Sultan Ulutas Alopé n'est jamais là où on l'attend. Pour sa pièce La Langue de mon père, une chaise trône en retrait au milieu de la scène dans le Studio Jean-Pierre Vincent à l'Espace Gruber. Lorsqu'elle entre sur la scène nue, on s'attend à ce qu'elle s'y assoie, mais non, elle la traverse en diagonale et s'installe debout tout au bout à jardin. Et elle commence à nous raconter son histoire, dont elle dit que ce n'est pas son autobiographie, mais plutôt des morceaux choisis d'une histoire exemplaire qui est arrivée à une certaine Sultan, qui n'est pas (plus) elle.
La Langue de mon père - Sultan Ulutas Alopé - Photo: Jean-Louis Fernandez |
Ces histoires aussi, elle s'en est "décalée" pour en faire le récit exemplaire d'une destinée, à la fois d'une éducation, d'une situation d'oppression et d'un exil. Ce récit de l'origine, elle va nous le "conter" debout et énergie, avec toute la dynamique de la dramaturgie et toute la force de la révolte contre l'oppression. Cette oppression, cette sujétion, qu'elle a expérimenté déjà depuis toute petite, à cinq ans dans une région hostile à sa culture. Elle dit qu'elle va nous raconter comment elle apprend la langue de son père - langue qu'elle ne nomme pas tout de suite - mais là aussi c'est à travers le Français, et surtout sa situation d'immigrée en attente de papiers qu'elle démarre la récit. Bien sûr en alternance avec ces épisodes où elle rend attentive à la difficulté d'assumer cet apprentissage (le Français c'est plus facile) et la mise en parallèle de cet apprentissage ici et ce que cela aurait été dans son pays, la Turquie.

--- DONNÉES FOURNIES ---
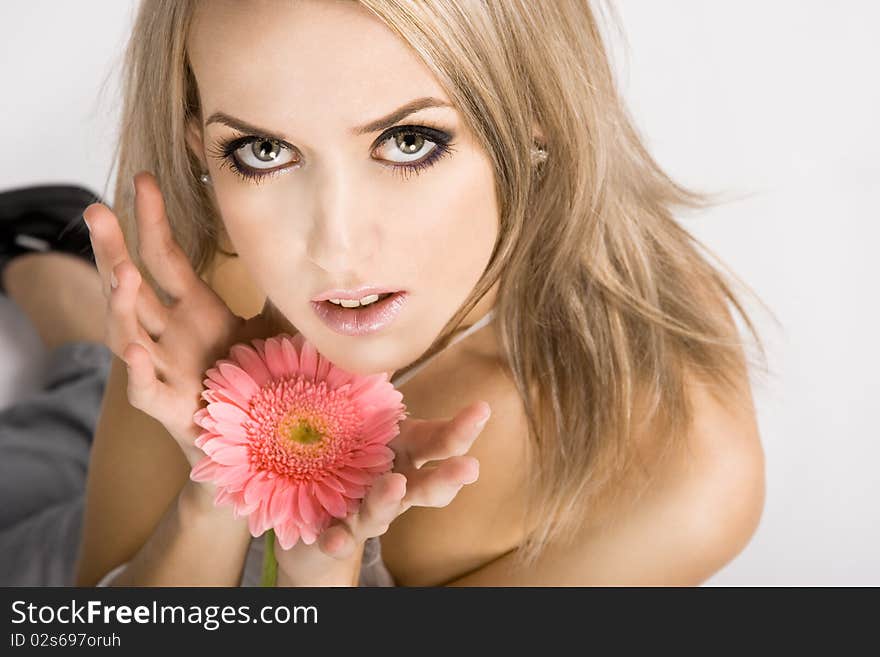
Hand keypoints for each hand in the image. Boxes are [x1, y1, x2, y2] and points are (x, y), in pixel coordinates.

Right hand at [83, 171, 269, 468]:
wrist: (257, 440)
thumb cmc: (257, 380)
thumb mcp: (274, 328)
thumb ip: (280, 294)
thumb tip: (299, 255)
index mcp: (195, 309)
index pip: (164, 257)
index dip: (152, 220)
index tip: (143, 179)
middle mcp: (171, 333)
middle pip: (130, 286)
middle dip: (111, 249)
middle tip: (96, 210)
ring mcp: (165, 368)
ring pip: (126, 331)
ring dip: (120, 304)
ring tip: (122, 274)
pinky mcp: (168, 405)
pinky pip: (144, 388)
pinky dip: (138, 370)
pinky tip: (137, 348)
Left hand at [272, 401, 488, 585]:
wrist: (313, 504)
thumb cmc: (347, 444)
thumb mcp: (356, 411)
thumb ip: (365, 384)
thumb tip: (367, 342)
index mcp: (407, 450)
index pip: (441, 440)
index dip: (463, 428)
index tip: (482, 409)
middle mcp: (397, 482)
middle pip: (428, 485)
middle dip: (448, 478)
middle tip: (470, 468)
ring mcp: (370, 510)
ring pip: (386, 510)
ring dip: (390, 498)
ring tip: (395, 483)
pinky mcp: (339, 531)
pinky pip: (339, 538)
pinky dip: (337, 540)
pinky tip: (332, 540)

--- TÂCHES À RÉALISER ---
(A) Recopiez tout le passage de l'article sur La Langue de mon père, de "Sultan Ulutas Alopé n'est" jusqu'à "pas (plus) elle.".
(B) Selon l'article sur La Langue de mon père, dans quelle salle la pièce est-elle présentée ?
(C) Reprenez l'article sur La Langue de mon père à la suite de sa dernière phrase et poursuivez-en la rédaction.
Les lignes n'ont aucun rôle à jouer ici.

--- RÉSULTATS PAR TÂCHE ---
(A)
Sultan Ulutas Alopé n'est jamais là où on l'attend. Pour sa pièce La Langue de mon père, une chaise trône en retrait au milieu de la scène dans le Studio Jean-Pierre Vincent à l'Espace Gruber. Lorsqu'elle entre sur la scène nue, on s'attend à ce qu'elle s'y assoie, mais non, elle la traverse en diagonale et s'installe debout tout au bout à jardin. Et elle commence à nous raconter son histoire, dont elle dit que ce n'est pas son autobiographie, mais plutôt des morceaux choisis d'une histoire exemplaire qui est arrivée à une certaine Sultan, qui n'est pas (plus) elle.

(B) Dans le Studio Jean-Pierre Vincent, à l'Espace Gruber.

(C)
La Langue de mon père - Sultan Ulutas Alopé - Photo: Jean-Louis Fernandez
La situation est claire et "compréhensible": la langue étrangère, totalement extérieure comme la français, que ne parle aucun des deux parents, lui permettra de prendre suffisamment de distance pour se reconstruire un parcours avec sérénité. Et va lui permettre de nous raconter cette histoire qu'elle a construit par bribes. Elle remonte ainsi à son enfance, et même à la scène primitive de la rencontre de ses parents - et une autre scène tout aussi symbolique qui est celle de la violence du père. Dans ces deux scènes, elle se s'implique physiquement, l'une en libérant son corps dans une danse voluptueuse sous la boule à facettes et l'autre où elle bascule et bouscule la chaise sur laquelle elle avait accrochée sa veste. Notons son costume assez unisexe, T-shirt noir, jean bleu et cette veste - à l'égal de son nom Sultan, non emblématique qui est un nom plutôt masculin mais qui est féminin pour ce peuple dont elle se réclame de par son père, les Kurdes. Cette situation, très complexe, des Kurdes en Turquie est décrite avec délicatesse et discrétion - un froncement de sourcil ou un changement de mode d'expression en disent long...
La Langue de mon père - Sultan Ulutas Alopé - Photo: Jean-Louis Fernandez |
Et donc, à travers ce destin individuel qu'elle nous fait bien sentir nous plongeons au plus près des problèmes politiques qui ne semblent pas facile à résoudre. Mais au moins cette heure que l'on passe avec Sultan Ulutas Alopé nous aura permis de prendre conscience des nombreuses situations auxquelles l'on peut être confronté, que ce soit l'absence du père ou la violence familiale ou l'oppression, sinon la répression, la fragilité de l'amour ou la force d'une femme, ou encore les pièges et les embuches sur le chemin d'un(e) éxilé(e). Et l'énergie que l'on peut trouver pour s'en sortir.
La Fleur du Dimanche
Du 23 janvier au 2 février 2024 au TNS à Strasbourg
Sultan Ulutas Alopé
Collaboration à la mise en scène
Jeanne Garraud
Lumière
Vincent Chrétien
Le texte est publié aux éditions L’Espace d’un instant, 2023.
Le spectacle est labellisé Sens Interdit.
Avec le soutien des Clochards célestes et du Jeune Théâtre National (JTN)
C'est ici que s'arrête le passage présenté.